G=$(echo $F | sed 's/Mus_musculus\.GRCm38\.dna\.chromosome\./chr./')
if [ ! -f $G ] ; then
get ${ENSEMBL_GRCm38_BASE}/$F.gz || (echo "Error getting $F" && exit 1)
gunzip $F.gz || (echo "Error unzipping $F" && exit 1)
mv $F "chr.$c.fa"
fi
GENOME=("${GENOME[@]}" "chr.$c.fa")
done
GENOME=$(echo ${GENOME[@]} | sed 's/\s/,/g')
if [ ! -f $GTF_FILE ] ; then
get ${ENSEMBL_GRCm38_GTF_BASE}/${GTF_FILE}.gz || (echo "Error getting ${GTF_FILE}" && exit 1)

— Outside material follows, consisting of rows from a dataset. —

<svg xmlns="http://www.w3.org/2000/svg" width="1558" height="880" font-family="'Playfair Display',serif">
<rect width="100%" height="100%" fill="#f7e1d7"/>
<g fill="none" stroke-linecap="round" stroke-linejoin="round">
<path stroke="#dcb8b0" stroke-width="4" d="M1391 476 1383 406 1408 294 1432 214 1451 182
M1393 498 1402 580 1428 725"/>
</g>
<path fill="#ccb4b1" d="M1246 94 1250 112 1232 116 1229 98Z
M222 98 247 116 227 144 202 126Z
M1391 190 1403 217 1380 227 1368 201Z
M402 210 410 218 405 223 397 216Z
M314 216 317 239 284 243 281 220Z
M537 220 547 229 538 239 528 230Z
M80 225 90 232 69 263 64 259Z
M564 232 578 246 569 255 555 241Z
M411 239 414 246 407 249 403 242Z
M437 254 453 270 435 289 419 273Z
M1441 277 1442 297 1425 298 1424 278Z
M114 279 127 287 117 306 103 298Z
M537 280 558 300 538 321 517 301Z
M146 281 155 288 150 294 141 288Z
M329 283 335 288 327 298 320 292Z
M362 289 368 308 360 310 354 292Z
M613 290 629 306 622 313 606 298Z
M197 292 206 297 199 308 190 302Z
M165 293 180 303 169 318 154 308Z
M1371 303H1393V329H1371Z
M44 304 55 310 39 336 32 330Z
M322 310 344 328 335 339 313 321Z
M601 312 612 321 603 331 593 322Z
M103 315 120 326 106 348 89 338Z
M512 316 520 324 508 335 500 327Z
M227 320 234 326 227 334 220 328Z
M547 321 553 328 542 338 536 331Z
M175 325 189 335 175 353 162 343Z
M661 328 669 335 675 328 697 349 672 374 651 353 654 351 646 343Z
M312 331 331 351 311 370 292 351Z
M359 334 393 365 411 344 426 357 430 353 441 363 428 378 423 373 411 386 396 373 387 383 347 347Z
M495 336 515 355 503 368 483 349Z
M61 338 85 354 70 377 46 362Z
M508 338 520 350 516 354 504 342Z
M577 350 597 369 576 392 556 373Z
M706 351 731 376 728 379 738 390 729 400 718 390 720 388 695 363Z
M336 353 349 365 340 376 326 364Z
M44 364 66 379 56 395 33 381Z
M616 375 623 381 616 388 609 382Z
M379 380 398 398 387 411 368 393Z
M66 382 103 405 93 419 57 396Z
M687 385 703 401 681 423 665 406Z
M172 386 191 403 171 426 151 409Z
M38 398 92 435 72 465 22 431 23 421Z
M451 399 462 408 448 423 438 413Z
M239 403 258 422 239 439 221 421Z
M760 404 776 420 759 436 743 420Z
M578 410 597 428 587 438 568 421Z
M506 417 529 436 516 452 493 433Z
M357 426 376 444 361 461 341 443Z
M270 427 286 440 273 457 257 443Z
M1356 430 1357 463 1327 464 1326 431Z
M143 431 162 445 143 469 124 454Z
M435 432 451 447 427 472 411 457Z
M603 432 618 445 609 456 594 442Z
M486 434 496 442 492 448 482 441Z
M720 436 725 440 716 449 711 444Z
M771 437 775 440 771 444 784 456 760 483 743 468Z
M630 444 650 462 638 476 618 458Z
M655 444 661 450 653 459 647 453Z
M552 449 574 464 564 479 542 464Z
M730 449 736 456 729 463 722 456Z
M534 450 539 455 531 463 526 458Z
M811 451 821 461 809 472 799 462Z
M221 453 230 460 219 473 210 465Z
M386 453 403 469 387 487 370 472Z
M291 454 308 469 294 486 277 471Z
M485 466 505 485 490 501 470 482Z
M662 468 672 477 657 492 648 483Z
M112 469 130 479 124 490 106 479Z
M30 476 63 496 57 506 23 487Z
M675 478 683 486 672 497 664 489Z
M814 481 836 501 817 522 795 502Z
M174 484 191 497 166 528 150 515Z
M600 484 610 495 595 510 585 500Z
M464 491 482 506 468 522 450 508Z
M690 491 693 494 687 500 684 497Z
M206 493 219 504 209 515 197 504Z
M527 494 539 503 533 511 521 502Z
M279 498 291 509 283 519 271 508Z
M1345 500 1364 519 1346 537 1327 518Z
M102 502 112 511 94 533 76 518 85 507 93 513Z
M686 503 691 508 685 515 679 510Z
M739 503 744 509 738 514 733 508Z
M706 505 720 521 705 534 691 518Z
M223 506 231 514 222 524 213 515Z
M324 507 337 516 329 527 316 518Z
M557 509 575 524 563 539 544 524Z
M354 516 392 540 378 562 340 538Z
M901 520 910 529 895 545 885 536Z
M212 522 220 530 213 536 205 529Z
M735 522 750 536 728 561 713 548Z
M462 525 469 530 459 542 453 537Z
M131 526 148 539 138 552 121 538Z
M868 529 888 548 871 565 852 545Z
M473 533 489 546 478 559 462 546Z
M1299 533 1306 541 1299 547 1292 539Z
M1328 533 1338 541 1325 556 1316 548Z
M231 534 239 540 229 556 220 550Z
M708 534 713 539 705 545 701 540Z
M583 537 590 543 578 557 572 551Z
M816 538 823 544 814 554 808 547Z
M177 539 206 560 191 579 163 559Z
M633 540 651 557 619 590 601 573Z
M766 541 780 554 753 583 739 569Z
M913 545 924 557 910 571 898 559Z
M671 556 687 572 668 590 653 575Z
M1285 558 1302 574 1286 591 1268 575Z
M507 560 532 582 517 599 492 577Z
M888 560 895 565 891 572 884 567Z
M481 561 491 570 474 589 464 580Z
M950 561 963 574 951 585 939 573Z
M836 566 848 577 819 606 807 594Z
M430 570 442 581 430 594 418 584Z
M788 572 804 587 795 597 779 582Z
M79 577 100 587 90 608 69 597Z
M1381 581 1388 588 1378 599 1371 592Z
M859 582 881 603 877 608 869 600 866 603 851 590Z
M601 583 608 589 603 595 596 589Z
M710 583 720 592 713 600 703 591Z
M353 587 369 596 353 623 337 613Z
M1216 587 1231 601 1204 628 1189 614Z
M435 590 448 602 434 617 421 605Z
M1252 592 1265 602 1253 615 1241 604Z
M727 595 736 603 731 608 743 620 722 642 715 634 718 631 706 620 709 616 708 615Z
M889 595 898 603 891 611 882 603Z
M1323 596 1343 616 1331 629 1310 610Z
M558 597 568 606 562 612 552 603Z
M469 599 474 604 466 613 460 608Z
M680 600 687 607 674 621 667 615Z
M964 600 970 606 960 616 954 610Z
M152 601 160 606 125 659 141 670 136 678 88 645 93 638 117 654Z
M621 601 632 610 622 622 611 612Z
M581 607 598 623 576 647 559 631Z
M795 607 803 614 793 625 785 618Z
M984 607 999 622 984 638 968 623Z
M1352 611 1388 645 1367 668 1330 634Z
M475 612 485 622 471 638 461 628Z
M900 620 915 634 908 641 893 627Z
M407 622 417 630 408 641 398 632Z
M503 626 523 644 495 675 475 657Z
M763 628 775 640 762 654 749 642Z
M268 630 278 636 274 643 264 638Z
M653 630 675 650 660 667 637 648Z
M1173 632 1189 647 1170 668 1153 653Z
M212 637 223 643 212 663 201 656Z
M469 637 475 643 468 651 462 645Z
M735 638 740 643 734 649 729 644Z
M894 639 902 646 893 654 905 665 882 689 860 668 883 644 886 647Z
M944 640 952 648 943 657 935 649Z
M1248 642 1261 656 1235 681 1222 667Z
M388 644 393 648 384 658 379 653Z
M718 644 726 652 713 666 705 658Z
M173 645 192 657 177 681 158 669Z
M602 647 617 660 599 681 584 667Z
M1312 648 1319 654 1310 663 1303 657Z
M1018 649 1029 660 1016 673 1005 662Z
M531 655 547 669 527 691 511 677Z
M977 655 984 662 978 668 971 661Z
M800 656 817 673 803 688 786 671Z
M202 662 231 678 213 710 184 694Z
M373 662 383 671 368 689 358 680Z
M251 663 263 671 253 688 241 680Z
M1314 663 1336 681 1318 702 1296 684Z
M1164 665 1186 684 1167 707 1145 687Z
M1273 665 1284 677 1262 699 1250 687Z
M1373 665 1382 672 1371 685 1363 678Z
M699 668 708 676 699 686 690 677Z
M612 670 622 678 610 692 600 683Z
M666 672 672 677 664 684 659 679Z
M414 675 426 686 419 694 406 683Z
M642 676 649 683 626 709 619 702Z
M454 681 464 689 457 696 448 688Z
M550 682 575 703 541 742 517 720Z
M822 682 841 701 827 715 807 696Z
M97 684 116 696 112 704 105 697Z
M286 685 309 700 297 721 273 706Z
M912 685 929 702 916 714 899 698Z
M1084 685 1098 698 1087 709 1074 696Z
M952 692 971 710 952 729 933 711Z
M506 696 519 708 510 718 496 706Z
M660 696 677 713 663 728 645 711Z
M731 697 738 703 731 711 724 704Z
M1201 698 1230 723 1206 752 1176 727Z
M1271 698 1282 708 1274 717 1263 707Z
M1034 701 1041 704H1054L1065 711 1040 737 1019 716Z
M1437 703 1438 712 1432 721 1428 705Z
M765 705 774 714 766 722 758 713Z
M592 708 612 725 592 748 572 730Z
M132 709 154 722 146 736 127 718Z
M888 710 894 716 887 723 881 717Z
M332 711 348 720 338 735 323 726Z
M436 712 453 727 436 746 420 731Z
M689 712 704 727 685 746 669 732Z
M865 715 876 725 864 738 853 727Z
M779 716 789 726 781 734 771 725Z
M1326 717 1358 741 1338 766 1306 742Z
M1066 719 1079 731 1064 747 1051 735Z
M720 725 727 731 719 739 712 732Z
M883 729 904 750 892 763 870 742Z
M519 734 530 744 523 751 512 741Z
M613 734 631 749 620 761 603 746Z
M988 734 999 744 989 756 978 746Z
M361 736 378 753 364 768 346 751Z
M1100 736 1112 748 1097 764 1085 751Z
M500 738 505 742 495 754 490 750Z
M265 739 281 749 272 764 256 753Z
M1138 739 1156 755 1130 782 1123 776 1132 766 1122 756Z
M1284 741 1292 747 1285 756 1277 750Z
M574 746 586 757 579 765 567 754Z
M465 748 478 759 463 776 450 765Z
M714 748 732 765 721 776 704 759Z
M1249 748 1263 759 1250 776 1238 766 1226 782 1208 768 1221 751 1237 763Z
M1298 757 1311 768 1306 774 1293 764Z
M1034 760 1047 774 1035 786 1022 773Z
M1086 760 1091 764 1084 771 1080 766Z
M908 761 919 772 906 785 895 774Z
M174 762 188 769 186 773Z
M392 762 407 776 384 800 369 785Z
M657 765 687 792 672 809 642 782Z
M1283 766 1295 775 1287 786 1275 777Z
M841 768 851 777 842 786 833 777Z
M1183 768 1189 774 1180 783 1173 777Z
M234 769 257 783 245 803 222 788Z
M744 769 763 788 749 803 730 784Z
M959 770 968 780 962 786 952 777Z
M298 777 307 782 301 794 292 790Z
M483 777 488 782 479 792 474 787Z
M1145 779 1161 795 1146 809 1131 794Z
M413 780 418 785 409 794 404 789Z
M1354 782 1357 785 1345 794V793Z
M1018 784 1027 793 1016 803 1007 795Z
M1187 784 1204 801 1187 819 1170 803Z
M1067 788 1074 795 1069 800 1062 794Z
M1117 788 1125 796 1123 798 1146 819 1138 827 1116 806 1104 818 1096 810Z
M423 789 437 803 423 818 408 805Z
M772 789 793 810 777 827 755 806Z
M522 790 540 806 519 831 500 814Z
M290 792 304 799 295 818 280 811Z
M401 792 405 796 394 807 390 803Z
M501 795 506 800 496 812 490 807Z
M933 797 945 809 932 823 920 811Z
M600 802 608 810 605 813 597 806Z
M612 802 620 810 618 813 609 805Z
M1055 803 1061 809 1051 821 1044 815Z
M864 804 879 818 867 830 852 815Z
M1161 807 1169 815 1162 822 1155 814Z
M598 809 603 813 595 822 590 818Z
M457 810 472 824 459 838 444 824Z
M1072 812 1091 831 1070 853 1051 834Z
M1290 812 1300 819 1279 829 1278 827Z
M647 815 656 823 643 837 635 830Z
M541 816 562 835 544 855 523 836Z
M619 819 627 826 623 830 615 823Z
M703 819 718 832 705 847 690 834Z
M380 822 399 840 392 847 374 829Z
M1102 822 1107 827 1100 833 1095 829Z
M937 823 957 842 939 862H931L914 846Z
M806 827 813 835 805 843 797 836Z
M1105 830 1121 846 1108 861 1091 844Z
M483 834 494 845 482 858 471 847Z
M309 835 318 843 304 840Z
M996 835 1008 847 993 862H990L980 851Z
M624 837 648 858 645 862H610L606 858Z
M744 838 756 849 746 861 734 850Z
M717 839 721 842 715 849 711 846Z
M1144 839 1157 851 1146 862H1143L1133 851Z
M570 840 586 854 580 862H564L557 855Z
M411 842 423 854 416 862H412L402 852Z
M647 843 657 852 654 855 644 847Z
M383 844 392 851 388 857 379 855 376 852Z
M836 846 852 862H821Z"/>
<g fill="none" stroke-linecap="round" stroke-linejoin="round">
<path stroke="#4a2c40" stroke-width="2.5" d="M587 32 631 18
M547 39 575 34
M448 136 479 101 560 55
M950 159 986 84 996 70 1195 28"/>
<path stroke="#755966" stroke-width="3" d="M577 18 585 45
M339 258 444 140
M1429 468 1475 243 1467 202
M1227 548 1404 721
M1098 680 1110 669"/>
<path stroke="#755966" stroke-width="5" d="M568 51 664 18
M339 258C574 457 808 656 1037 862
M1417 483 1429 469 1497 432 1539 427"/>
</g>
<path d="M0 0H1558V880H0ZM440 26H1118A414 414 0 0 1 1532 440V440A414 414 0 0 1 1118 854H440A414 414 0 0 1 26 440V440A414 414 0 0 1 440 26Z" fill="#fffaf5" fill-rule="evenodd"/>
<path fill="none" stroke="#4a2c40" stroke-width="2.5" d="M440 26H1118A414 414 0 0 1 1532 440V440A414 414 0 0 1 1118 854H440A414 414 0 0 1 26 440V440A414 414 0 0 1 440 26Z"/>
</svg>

gunzip ${GTF_FILE}.gz || (echo "Error unzipping ${GTF_FILE}" && exit 1)
fi
if [ ! -f genome.ss ] ; then
${HISAT2_SS_SCRIPT} ${GTF_FILE} > genome.ss
${HISAT2_EXON_SCRIPT} ${GTF_FILE} > genome.exon
fi
hisat2-build -f -p 8 --ss genome.ss --exon genome.exon $GENOME genome_tran
You got the point right. If the required amount of RAM is unavailable, use pre-built indexes from HiSat2.